We’ll no longer go to the grocery store for food, but have everything delivered, as Amazon dominates yet another retail sector. Business meetings will no longer take place, since some of them helped spread the virus across the globe.
And — my favorite — people will stop shaking hands, or hugging each other in public, for fear of contagion.
Some structural changes will, and should, occur. Never again will even an authoritarian government like China’s try to suppress all information about an outbreak, allowing it to spread unchecked and quickly enter the global biosphere; China’s ambition to be the leading power of the 21st century lies in tatters.
And never again — one hopes — will an American president disband pandemic response teams and emergency planning under the guise of “budget priorities.” In fact, the long-neglected field of public health should get a huge boost in interest, and funding, since it’s clearly vital to human survival.
Other changes will be more subtle, and unfold only over time.
Although Zoom encounters are about the only version going on now, our enforced isolation from each other is likely to create a hunger for seeing friends, family and acquaintances, now that we realize what we’ve lost.
Humans, even solitary ones, are social creatures, who thrive on contact, on touch, on presence. Even Thoreau regularly had Sunday dinner at the Emersons while limning the natural world at Walden Pond, and when he went to the wilds of Maine, he always had a guide.
Perhaps — none too soon — we will begin assessing the extreme alienation that results from having contact only through “virtual reality.”
The negative effects of excessive “social media” have been evident for some time — on politics, on news, on community and family relationships — yet we haven’t really taken in how toxic they are.
Other than our own choices, there’s no reason why we can’t share a printed newspaper over coffee or a beer, instead of staring at a screen, or why we seem to care more about money raised than what’s in a candidate’s head, and heart.
And it’s not too soon to re-examine the effects of our responses to previous crises that unsettled us, but which we tried to resolve through exclusively technological, rather than human, means.
Ever since the Alfred P. Murrah Federal Building in Oklahoma City was bombed in 1995, we’ve had guards and security screenings at every such building, though many Americans now alive don’t remember what happened on that terrible April day.
Closer to home, we added security screenings to the State House in Augusta in 2011, at the behest of then-Gov. Paul LePage, whose office is on the second floor, and who enjoyed similar security at the Blaine House.
The State House screenings seemed almost absurd. The same people who inhabit the Capitol are constantly present at the Cross Building across the way, without screening.
If anyone of evil intent was hatching plots, they’d be just as apt to strike elsewhere in the State House complex. Yet so far, no one in authority has publicly declared these screenings may be inessential services.
Perhaps we could try now. Airport security, of course, presents more complex issues, but in that instance, improved technology, some already available, could immensely streamline the struggle to get passengers onto planes.

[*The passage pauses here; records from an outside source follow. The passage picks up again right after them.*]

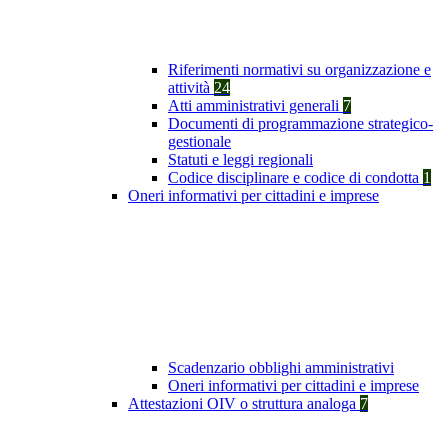
Riferimenti normativi su organizzazione e
attività
24
Atti amministrativi generali
7
Documenti di programmazione strategico-
gestionale
Statuti e leggi regionali
Codice disciplinare e codice di condotta
1
Oneri informativi per cittadini e imprese
Scadenzario obblighi amministrativi
Oneri informativi per cittadini e imprese
Attestazioni OIV o struttura analoga
7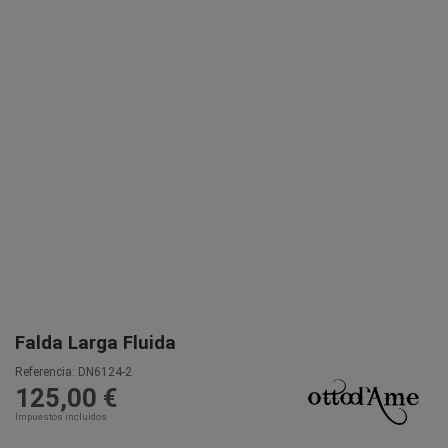
Falda Larga Fluida
Referencia:
DN6124-2
125,00 €
Impuestos incluidos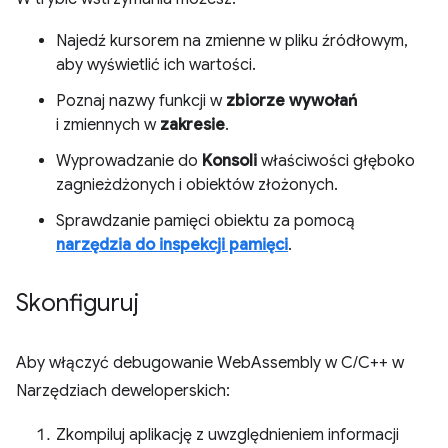
Najedź kursorem na zmienne w pliku źródłowym,
aby wyświetlić ich wartości.
Poznaj nazwy funkcji w
zbiorze wywołań
i zmiennych w
zakresie
.
Wyprowadzanie do
Konsoli
właściwości głęboko
zagnieżdżonych i obiektów złożonych.
Sprawdzanie pamięci obiektu za pomocą
narzędzia do inspekcji pamięci
.
Skonfiguruj
Aby włączyć debugowanie WebAssembly w C/C++ w
Narzędziach deweloperskich:
Zkompiluj aplikację z uwzględnieniem informacji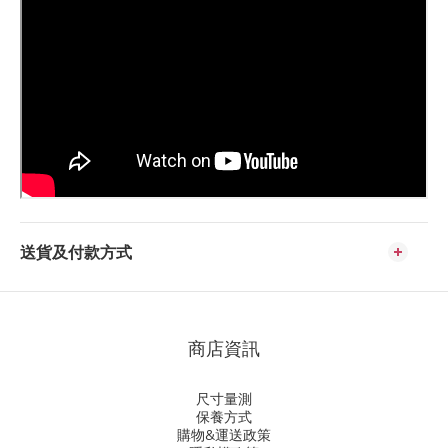
送貨及付款方式
商店資訊
尺寸量測
保養方式
購物&運送政策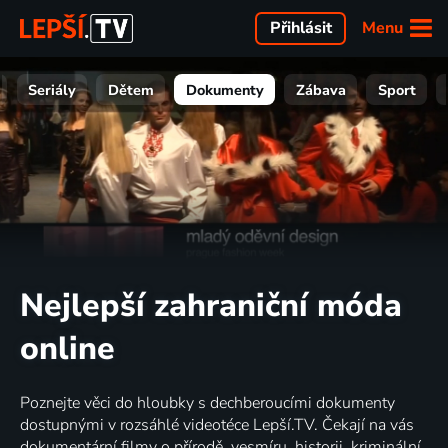
Menu
Přihlásit
Seriály
Dětem
Dokumenty
Zábava
Sport
Nejlepší zahraniční móda
online
Poznejte věci do hloubky s dechberoucími dokumenty
dostupnými v rozsáhlé videotéce Lepší.TV. Čekají na vás
dokumentární filmy o přírodě, vesmíru, historii, kriminální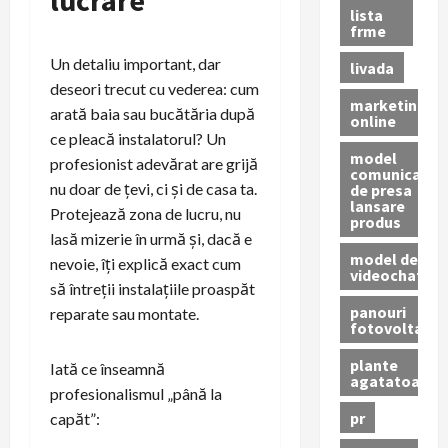
lista
frme
Un detaliu important, dar
livada
deseori trecut cu vederea: cum
marketing
arată baia sau bucătăria după
online
ce pleacă instalatorul? Un
model
profesionist adevărat are grijă
comunicat
nu doar de țevi, ci și de casa ta.
de presa
lansare
Protejează zona de lucru, nu
produs
lasă mizerie în urmă și, dacă e
model de
nevoie, îți explică exact cum
videochat
să întreții instalațiile proaspăt
panouri
reparate sau montate.
fotovoltaice
plante
Iată ce înseamnă
agatatoare
profesionalismul „până la
pr
capăt”: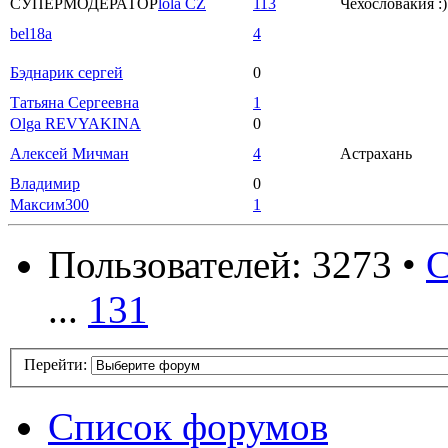
СУПЕРМОДЕРАТОР
lola CZ
113
Чехословакия :)
bel18a
4
Бэднарик сергей
0
Татьяна Сергеевна
1
Olga REVYAKINA
0
Алексей Мичман
4
Астрахань
Владимир
0
Максим300
1
Пользователей: 3273 •
С
...
131
Перейти:
Список форумов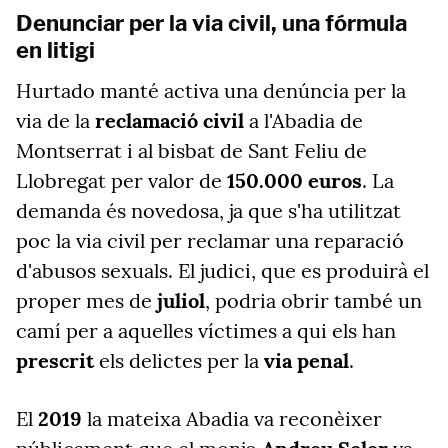
Denunciar per la via civil, una fórmula
en litigi
Hurtado manté activa una denúncia per la
via de la
reclamació civil
a l'Abadia de
Montserrat i al bisbat de Sant Feliu de
Llobregat per valor de
150.000 euros
. La
demanda és novedosa, ja que s'ha utilitzat
poc la via civil per reclamar una reparació
d'abusos sexuals. El judici, que es produirà el
proper mes de
juliol
, podria obrir també un
camí per a aquelles víctimes a qui els han
prescrit
els delictes per la
via penal
.
El
2019
la mateixa Abadia va reconèixer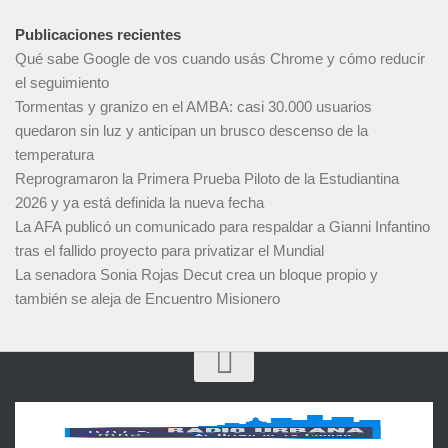
Publicaciones recientes
Qué sabe Google de vos cuando usás Chrome y cómo reducir
el seguimiento
Tormentas y granizo en el AMBA: casi 30.000 usuarios
quedaron sin luz y anticipan un brusco descenso de la
temperatura
Reprogramaron la Primera Prueba Piloto de la Estudiantina
2026 y ya está definida la nueva fecha
La AFA publicó un comunicado para respaldar a Gianni Infantino
tras el fallido proyecto para privatizar el Mundial
La senadora Sonia Rojas Decut crea un bloque propio y
también se aleja de Encuentro Misionero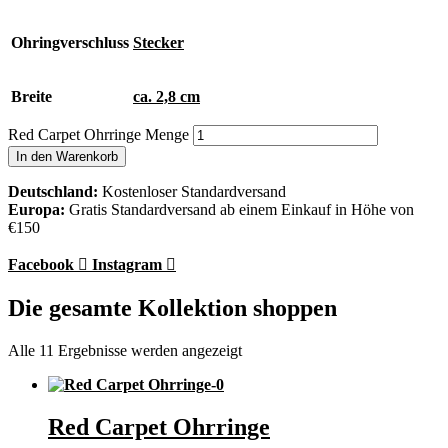
Ohringverschluss
Stecker
Breite
ca. 2,8 cm
Red Carpet Ohrringe Menge
In den Warenkorb
Deutschland:
Kostenloser Standardversand
Europa:
Gratis Standardversand ab einem Einkauf in Höhe von
€150
Facebook
Instagram
Die gesamte Kollektion shoppen
Alle 11 Ergebnisse werden angezeigt
Red Carpet Ohrringe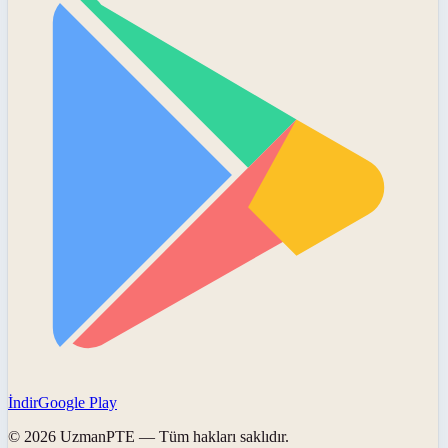
İndir
Google Play
©
2026
UzmanPTE
— Tüm hakları saklıdır.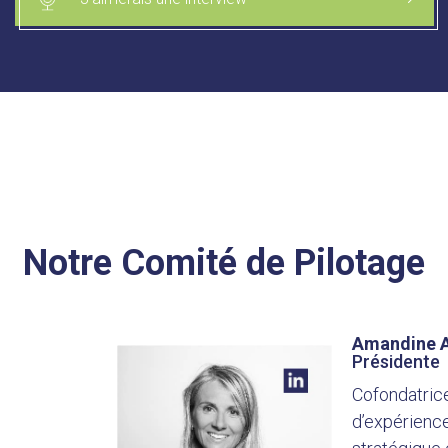
Notre Comité de Pilotage
Amandine 
Présidente
Cofondatric
d’expérienc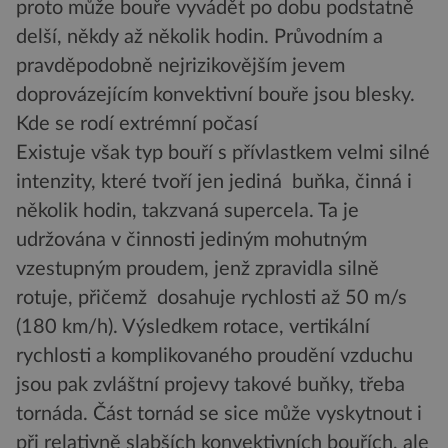
proto může bouře vyvádět po dobu podstatně
delší, někdy až několik hodin. Průvodním a
pravděpodobně nejrizikovějším jevem
doprovázejícím konvektivní bouře jsou blesky.
Kde se rodí extrémní počasí
Existuje však typ bouří s přívlastkem velmi silné
intenzity, které tvoří jen jediná buňka, činná i
několik hodin, takzvaná supercela. Ta je
udržována v činnosti jediným mohutným
vzestupným proudem, jenž zpravidla silně
rotuje, přičemž dosahuje rychlosti až 50 m/s
(180 km/h). Výsledkem rotace, vertikální
rychlosti a komplikovaného proudění vzduchu
jsou pak zvláštní projevy takové buňky, třeba
tornáda. Část tornád se sice může vyskytnout i
při relativně slabších konvektivních bouřích, ale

Having people stand for hours in long lines in places with connections around the globe is hardly an ideal environment in the new world we inhabit.
For if there’s anything we now know, it’s that viruses present a much greater danger to us all than terrorists ever will. After the high of a $2 trillion stimulus package from Congress — more than twice what we mustered after the 2008 financial collapse — we’ll face hard budget choices in the years ahead.
We’ve pretended we don’t have to decide between, say, funding another destroyer at Bath Iron Works, or creating a viable public health nursing system for Maine. Weapons of war aren’t cheap, even if they do fuel the economy, and human survival — from changing climate to changing microorganisms — may not allow business as usual.
These may seem like hard choices, but maybe they’re not. A pandemic can have many outcomes, but providing clarity in our collective thinking might be an unlooked-for boon.